A Figure From the Past in the Landscape

Can landscape art mediate a link between us and figures from the past, defying the passage of time in a place?

My plough horses, not Kemp-Welch’s, but perhaps with a little of the same idea.
My plough horses, not Kemp-Welch’s, but perhaps with a little of the same idea.
 
To see a figure from the past in the landscape is an arresting experience.

Every now and then, time seems briefly to abandon its relentless forward march.

I am waiting and watching for someone. A friend I love, or a relative. Almost inevitably, I begin to picture the arrival itself.

For each time I look and they’re not there yet, the open gateway or empty path seems more strange for being empty, than it would be full of their presence. There becomes the thinnest of lines between the empty space, mentally filled by the expectancy of their arrival, and the reality of its happening.

Perhaps if the same arrival is delayed, my mind might wander to their last departure in the same spot. Maybe there were hugs, an affectionate joke, a lingering wave. All these images are connected with the same point in space and can seem strangely present, maybe held apart as separate, only by my rational mind, which insists on allowing for the intervening passage of time.

The barrier of time that holds these events apart, becomes briefly assailable.
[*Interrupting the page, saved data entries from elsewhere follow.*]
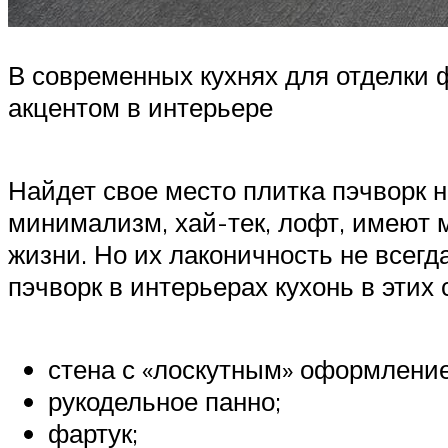
В современных кухнях для отделки 
акцентом в интерьере
Найдет свое место плитка пэчворк н
минимализм, хай-тек, лофт, имеют 
жизни. Но их лаконичность не всег
пэчворк в интерьерах кухонь в этих
стена с «лоскутным» оформлени
рукодельное панно;
фартук;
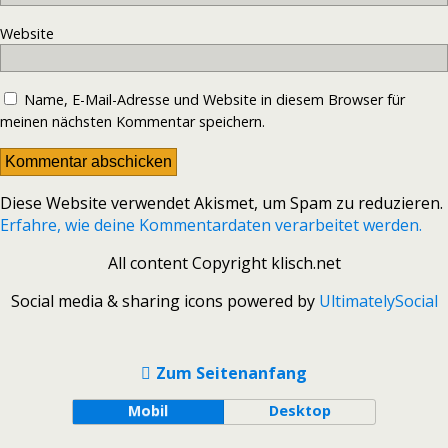
Website
Name, E-Mail-Adresse und Website in diesem Browser für
meinen nächsten Kommentar speichern.
Diese Website verwendet Akismet, um Spam zu reduzieren.
Erfahre, wie deine Kommentardaten verarbeitet werden.
All content Copyright klisch.net
Social media & sharing icons powered by
UltimatelySocial
Zum Seitenanfang
Mobil
Desktop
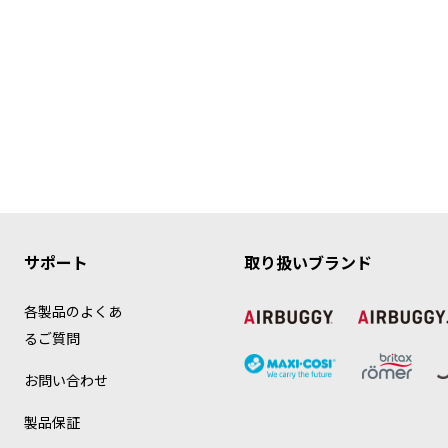
サポート
取り扱いブランド
各製品のよくあ
るご質問
お問い合わせ
製品保証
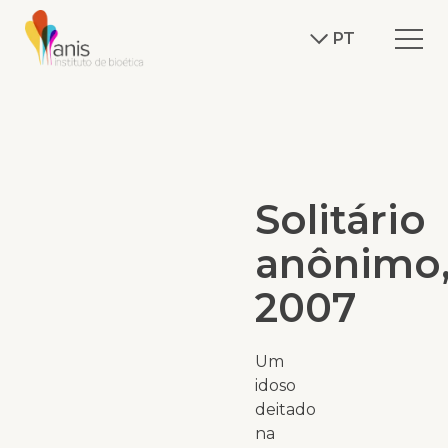
PT
Solitário
anônimo
2007
Um
idoso
deitado
na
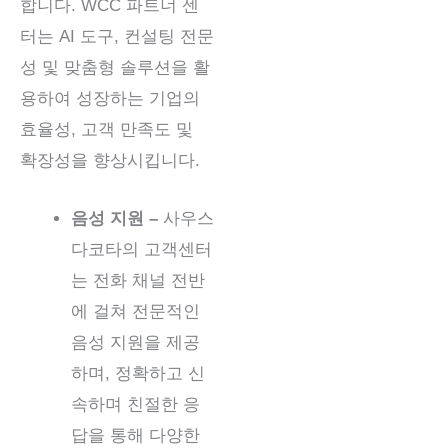
합니다. WCC 파트너 센
터는 AI 도구, 컨설팅 전문
성 및 맞춤형 솔루션을 활
용하여 성장하는 기업의
효율성, 고객 만족도 및
확장성을 향상시킵니다.
음성 지원 –
사우스
다코타의 고객센터
는 전화 채널 전반
에 걸쳐 전문적인
음성 지원을 제공
하며, 정확하고 신
속하며 친절한 응
답을 통해 다양한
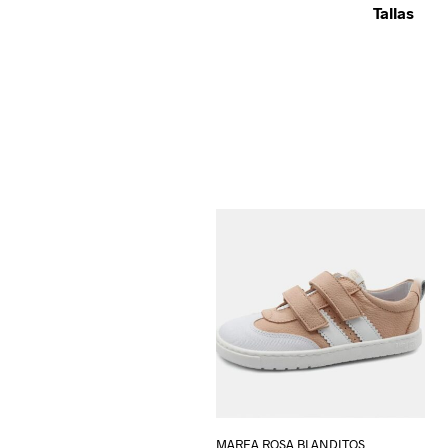
Tallas
MAREA ROSA BLANDITOS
At this instant, all are briefly compressed into the place, which seems to contain all these moments. I am held there, in thrall to the possibility of the future arriving in my present and entranced by the past, which dares to linger there too.

Events seem to project, or perhaps compress, into that place. The longer I stare over the same space, the further out it goes.

I can picture the previous owner waiting for someone on the same spot ... the figures of the builders of the house pausing in the shade of a tree...The gathering thoughts keep racing back further, to when all around was once fields, cows loitering lazily by the hedge.

It seems like the longer I watch one place, the greater the reach to that spot’s connections through time becomes. (For me, this experience has often been formative in creating the subject and composition of a painting.)
I think something of this same, almost meditative process can often be brought on by the lingering study of a piece of landscape art. If the artist has engaged in something like this train of reflection in the process of artistic creation, is it unreasonable to think that this becomes somehow embedded in the art itself, and available to the engaged viewer?

If so, perhaps this is part of the reason for the potency of such art and our enduring appetite for it.

Whether one loves the sweeping ethereal qualities of Turner’s mist covered mountains or the vibrant intimacy of Lucy Kemp-Welch’s muddy foregrounds, there is in them access to stillness, and depth of reach, in our connection with place.

We take in the moment, but what if we don’t move straight on to the next picture in the gallery? Turner’s mists might clear, Kemp-Welch’s horses pass, we know what should happen next, the unassailable rules of the passing of time tell us it must be so. Yet there they still are, a moment of mist endlessly shrouding a mountain and a team of plough horses forever crossing a ridge of the Downs in the cold morning air.